Le Ramadan 2025: Pratiques et conseils pour les diabétiques
Ni aliments, ni eau entre le lever et le coucher du soleil : c’est le principe du jeûne du ramadan, qui débute ce 18 février. Pendant un mois, les fidèles devront s’abstenir de se nourrir et s’hydrater pendant environ 14 heures consécutives. Ils rompront ce jeûne au coucher du soleil avec un repas appelé iftar et pourront reprendre des forces avant l’aube avec le sahur, rapporte TopTribune.
Cependant, certains fidèles sont exemptés de jeûner. Les textes dispensent les enfants avant leur puberté, les femmes enceintes et allaitantes si elles estiment que le jeûne pourrait compromettre leur santé ou celle de leur enfant, ainsi que les personnes malades.
Diabète: au cas par cas
Il est important de discuter avec un médecin, car certaines pathologies peuvent être compatibles avec le Ramadan. « Les données disponibles semblent montrer que le jeûne du Ramadan est sans danger chez les patients avec une hypertension contrôlée, une cardiopathie ischémique ou une insuffisance cardiaque stable », indique Melissa Dominicé Dao, médecin aux Hôpitaux universitaires de Genève (Suisse). À l’inverse, le jeûne est déconseillé aux patients ayant subi un infarctus récent, une angine de poitrine instable, une décompensation cardiaque récente ou suivant un traitement diurétique à haute dose.

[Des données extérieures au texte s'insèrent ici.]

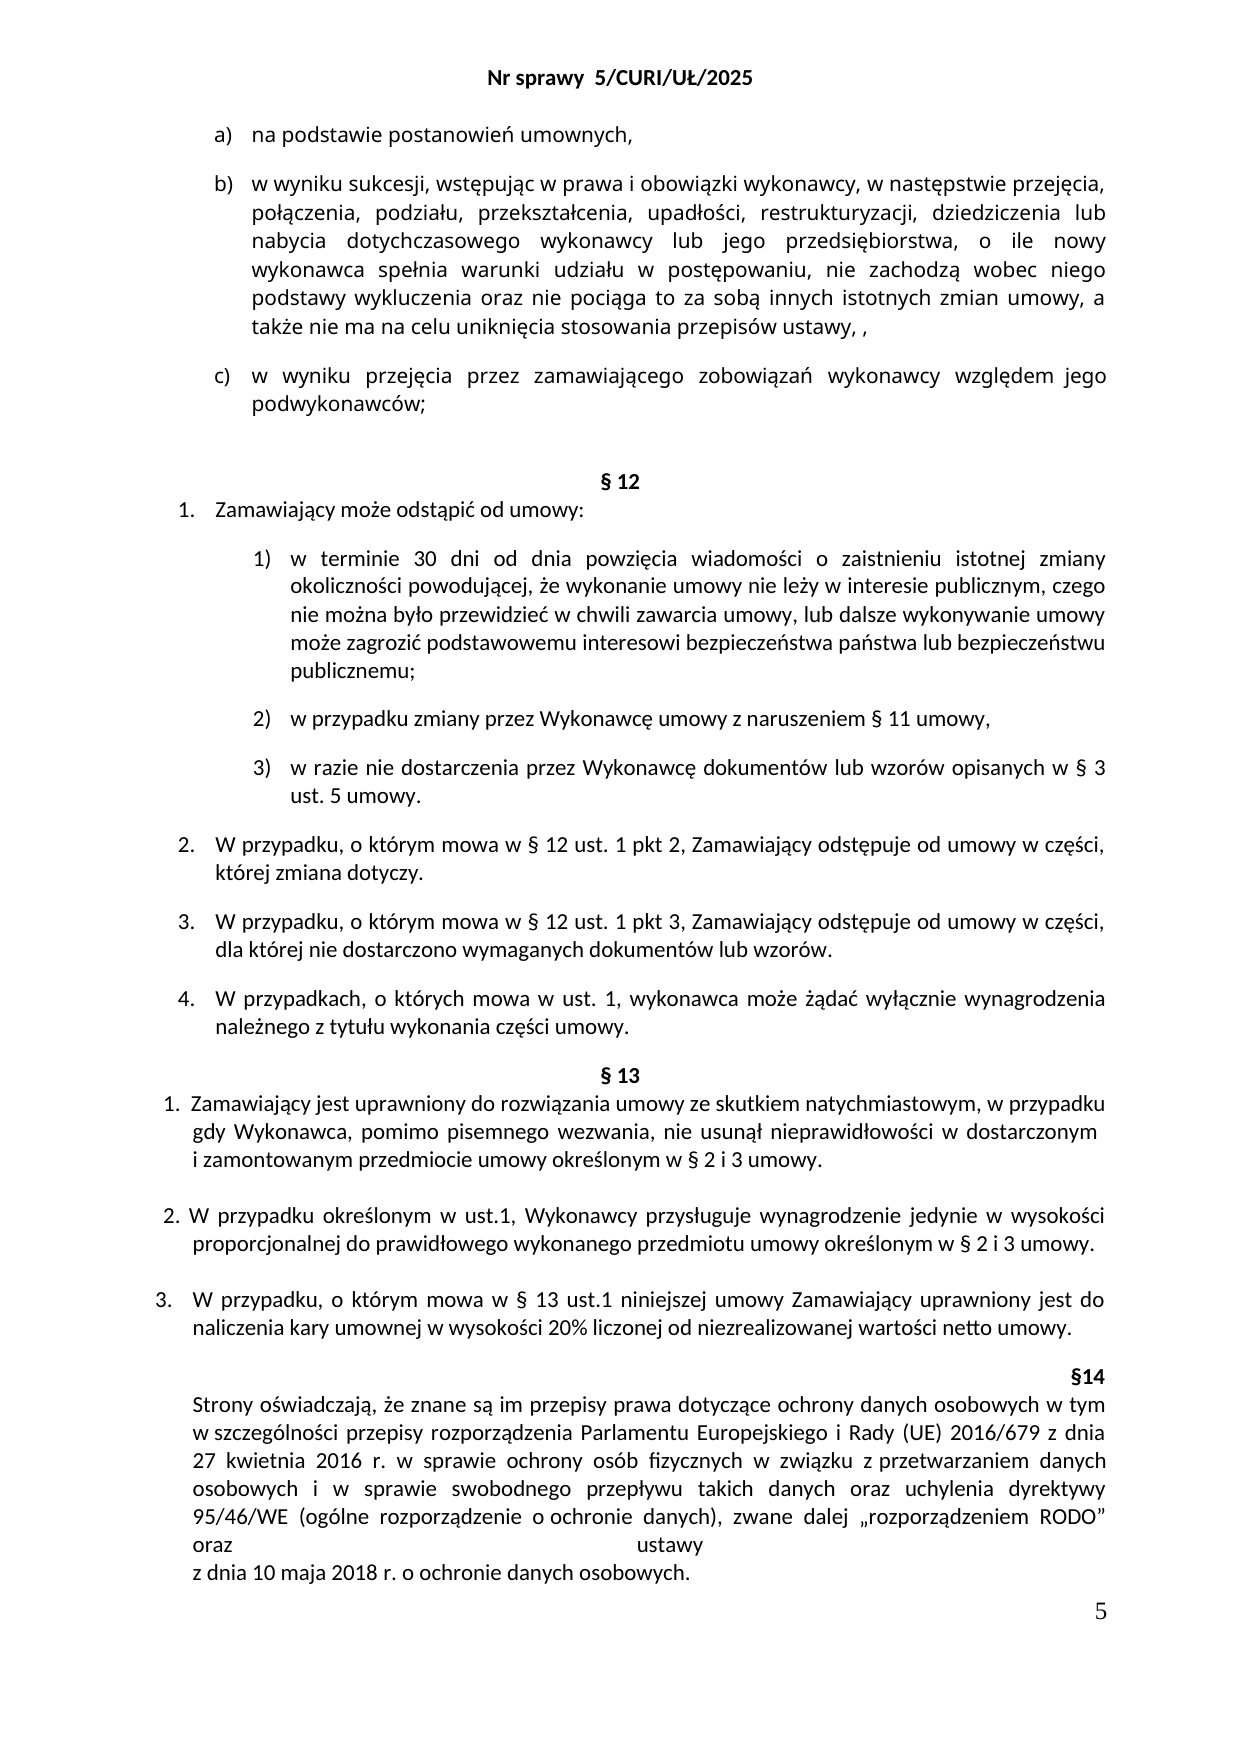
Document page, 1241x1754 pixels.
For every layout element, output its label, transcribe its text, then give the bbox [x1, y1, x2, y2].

Les patients diabétiques (type 1 et type 2) sont exposés à un risque accru d’hypoglycémie, d’hyperglycémie et d’acidocétose pendant le ramadan, ainsi qu’à une aggravation des complications. Pour le diabète de type 2 bien contrôlé, le risque est jugé “faible à modéré”, alors qu’il est “élevé” lorsque la maladie est mal contrôlée.
Les patients atteints de diabète de type 1 bien contrôlé ont un risque “élevé”, qui passe à “très élevé” si leur état n’est pas maîtrisé. Dans ce cas, « le patient ne doit en aucun cas pratiquer le jeûne du Ramadan », selon la classification de l’International Diabetes Federation (IDF) et de la Diabetes and Ramadan International Alliance (DAR), validée par des instances religieuses musulmanes reconnues.
Bien mesurer sa glycémie
Pour minimiser ces risques, les patients diabétiques désirant observer le jeûne du ramadan sont conseillés de consulter leur médecin ou un diététicien plusieurs semaines à l’avance, afin d’obtenir des recommandations adaptées à leur situation.
Les traitements pourraient être ajustés durant le mois de jeûne, notamment pour ceux sous insuline. Dans tous les cas, le patient devra surveiller son taux de sucre plusieurs fois par jour, et s’assurer de bien s’hydrater (un litre après la rupture du jeûne et un litre avant l’aube), tout en équilibrant son alimentation sur au moins deux repas.